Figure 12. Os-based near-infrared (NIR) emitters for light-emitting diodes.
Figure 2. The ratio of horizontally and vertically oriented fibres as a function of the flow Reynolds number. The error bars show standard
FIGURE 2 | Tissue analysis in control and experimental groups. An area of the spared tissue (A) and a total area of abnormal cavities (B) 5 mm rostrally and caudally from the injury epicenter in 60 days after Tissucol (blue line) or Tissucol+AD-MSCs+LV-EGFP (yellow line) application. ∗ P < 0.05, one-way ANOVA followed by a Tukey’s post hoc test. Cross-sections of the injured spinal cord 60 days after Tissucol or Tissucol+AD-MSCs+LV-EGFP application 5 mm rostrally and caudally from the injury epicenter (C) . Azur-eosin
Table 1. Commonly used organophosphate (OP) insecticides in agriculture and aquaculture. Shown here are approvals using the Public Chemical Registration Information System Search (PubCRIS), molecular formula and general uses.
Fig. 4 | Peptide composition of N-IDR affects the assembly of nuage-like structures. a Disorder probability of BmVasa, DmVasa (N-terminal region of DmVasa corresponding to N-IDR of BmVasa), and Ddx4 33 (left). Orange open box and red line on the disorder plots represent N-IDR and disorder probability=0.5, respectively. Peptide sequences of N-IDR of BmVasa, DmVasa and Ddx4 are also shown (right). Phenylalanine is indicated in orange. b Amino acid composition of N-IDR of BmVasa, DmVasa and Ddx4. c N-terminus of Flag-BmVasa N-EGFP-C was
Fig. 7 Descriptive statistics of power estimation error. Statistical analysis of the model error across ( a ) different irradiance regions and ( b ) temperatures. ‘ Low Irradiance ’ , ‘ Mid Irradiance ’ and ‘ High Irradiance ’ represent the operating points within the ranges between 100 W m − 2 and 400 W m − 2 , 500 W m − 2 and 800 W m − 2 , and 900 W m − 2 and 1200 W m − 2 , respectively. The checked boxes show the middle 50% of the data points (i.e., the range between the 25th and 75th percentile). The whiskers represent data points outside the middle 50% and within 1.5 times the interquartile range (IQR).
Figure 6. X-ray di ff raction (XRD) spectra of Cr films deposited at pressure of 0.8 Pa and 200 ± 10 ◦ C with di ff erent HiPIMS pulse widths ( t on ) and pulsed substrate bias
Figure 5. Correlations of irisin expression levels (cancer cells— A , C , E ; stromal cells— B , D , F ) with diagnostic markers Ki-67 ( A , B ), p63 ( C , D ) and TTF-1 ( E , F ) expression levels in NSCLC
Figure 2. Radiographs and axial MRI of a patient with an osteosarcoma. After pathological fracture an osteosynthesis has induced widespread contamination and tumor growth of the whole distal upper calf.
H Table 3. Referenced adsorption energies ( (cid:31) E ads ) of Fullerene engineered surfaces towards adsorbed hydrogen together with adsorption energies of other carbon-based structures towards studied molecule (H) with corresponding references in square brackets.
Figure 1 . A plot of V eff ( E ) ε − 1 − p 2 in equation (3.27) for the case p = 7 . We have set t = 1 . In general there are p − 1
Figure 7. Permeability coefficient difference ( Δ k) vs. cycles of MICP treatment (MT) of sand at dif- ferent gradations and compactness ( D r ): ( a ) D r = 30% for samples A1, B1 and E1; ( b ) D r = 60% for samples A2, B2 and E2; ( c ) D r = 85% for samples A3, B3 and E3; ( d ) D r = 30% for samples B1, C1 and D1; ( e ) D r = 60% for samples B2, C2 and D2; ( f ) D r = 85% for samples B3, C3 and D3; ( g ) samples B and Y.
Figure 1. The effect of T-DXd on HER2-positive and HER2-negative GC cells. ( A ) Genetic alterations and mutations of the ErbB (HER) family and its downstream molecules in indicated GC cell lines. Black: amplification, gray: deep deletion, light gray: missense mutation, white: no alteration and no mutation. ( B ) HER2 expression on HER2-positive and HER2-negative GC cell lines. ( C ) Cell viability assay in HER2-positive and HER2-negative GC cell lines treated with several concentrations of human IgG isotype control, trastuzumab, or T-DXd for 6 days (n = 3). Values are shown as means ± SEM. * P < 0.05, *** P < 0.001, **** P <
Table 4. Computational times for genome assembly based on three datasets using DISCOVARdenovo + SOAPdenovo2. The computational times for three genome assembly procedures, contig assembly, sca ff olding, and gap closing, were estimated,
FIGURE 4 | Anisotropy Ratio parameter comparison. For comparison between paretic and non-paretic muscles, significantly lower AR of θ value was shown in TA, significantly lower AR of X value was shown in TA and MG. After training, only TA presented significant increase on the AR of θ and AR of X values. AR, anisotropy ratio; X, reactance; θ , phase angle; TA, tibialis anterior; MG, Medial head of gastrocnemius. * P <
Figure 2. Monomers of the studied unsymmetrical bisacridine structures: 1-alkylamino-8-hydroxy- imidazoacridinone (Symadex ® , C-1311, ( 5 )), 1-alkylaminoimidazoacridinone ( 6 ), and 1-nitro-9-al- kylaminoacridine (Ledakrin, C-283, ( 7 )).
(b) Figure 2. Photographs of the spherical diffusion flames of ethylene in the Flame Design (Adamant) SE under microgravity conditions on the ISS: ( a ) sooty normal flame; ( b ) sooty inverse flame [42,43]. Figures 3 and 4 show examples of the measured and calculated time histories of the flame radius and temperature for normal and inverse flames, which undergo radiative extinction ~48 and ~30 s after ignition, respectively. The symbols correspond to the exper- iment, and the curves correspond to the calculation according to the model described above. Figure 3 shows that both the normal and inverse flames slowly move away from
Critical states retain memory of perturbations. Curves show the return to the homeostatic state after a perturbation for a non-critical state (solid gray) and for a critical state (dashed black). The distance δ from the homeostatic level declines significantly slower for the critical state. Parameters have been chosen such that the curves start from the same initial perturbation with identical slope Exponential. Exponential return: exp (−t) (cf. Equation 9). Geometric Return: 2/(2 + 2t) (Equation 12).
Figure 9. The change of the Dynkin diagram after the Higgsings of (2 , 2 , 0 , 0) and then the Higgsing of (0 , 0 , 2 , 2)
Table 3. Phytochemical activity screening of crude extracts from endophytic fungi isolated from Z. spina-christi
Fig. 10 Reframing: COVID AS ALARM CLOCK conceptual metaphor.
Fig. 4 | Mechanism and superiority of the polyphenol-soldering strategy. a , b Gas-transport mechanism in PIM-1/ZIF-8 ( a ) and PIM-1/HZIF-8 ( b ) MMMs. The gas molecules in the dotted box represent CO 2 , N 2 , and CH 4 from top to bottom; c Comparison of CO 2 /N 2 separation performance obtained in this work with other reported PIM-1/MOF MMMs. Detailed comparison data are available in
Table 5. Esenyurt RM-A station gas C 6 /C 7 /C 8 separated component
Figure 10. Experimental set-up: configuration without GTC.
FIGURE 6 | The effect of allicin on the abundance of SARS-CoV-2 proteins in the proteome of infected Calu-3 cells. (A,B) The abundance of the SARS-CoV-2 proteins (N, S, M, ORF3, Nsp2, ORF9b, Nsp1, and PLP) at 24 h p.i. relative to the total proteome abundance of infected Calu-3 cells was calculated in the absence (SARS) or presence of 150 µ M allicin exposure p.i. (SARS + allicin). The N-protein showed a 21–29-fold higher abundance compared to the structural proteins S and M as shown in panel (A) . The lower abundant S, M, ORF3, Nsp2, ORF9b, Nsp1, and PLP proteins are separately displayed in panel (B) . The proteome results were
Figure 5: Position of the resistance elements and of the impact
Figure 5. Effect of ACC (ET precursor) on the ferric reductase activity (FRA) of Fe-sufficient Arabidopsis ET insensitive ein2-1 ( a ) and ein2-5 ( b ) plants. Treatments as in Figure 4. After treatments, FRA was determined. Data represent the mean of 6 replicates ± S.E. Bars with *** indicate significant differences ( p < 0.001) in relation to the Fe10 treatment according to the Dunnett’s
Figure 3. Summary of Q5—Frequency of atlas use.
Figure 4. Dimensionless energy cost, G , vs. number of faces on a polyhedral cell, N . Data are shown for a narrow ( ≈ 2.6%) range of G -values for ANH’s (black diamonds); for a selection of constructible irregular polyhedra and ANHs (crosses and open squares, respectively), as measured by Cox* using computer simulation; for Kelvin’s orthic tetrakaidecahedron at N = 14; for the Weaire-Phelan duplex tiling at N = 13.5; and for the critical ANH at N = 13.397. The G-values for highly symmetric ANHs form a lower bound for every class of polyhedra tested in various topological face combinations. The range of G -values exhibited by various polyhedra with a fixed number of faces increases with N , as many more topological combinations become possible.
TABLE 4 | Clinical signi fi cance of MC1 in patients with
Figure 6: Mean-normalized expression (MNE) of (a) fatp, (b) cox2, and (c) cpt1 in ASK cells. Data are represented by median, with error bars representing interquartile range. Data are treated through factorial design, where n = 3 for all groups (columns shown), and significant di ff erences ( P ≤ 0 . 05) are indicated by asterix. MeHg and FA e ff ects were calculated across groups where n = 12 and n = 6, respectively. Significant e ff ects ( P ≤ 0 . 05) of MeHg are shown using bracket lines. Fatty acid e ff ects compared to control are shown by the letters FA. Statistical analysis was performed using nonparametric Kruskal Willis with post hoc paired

· · · · · · ·

Assignment: Find the lines above that contain the word "general" and collect them.

Expected answer:
Table 1. Commonly used organophosphate (OP) insecticides in agriculture and aquaculture. Shown here are approvals using the Public Chemical Registration Information System Search (PubCRIS), molecular formula and general uses.
Figure 1 . A plot of V eff ( E ) ε − 1 − p 2 in equation (3.27) for the case p = 7 . We have set t = 1 . In general there are p − 1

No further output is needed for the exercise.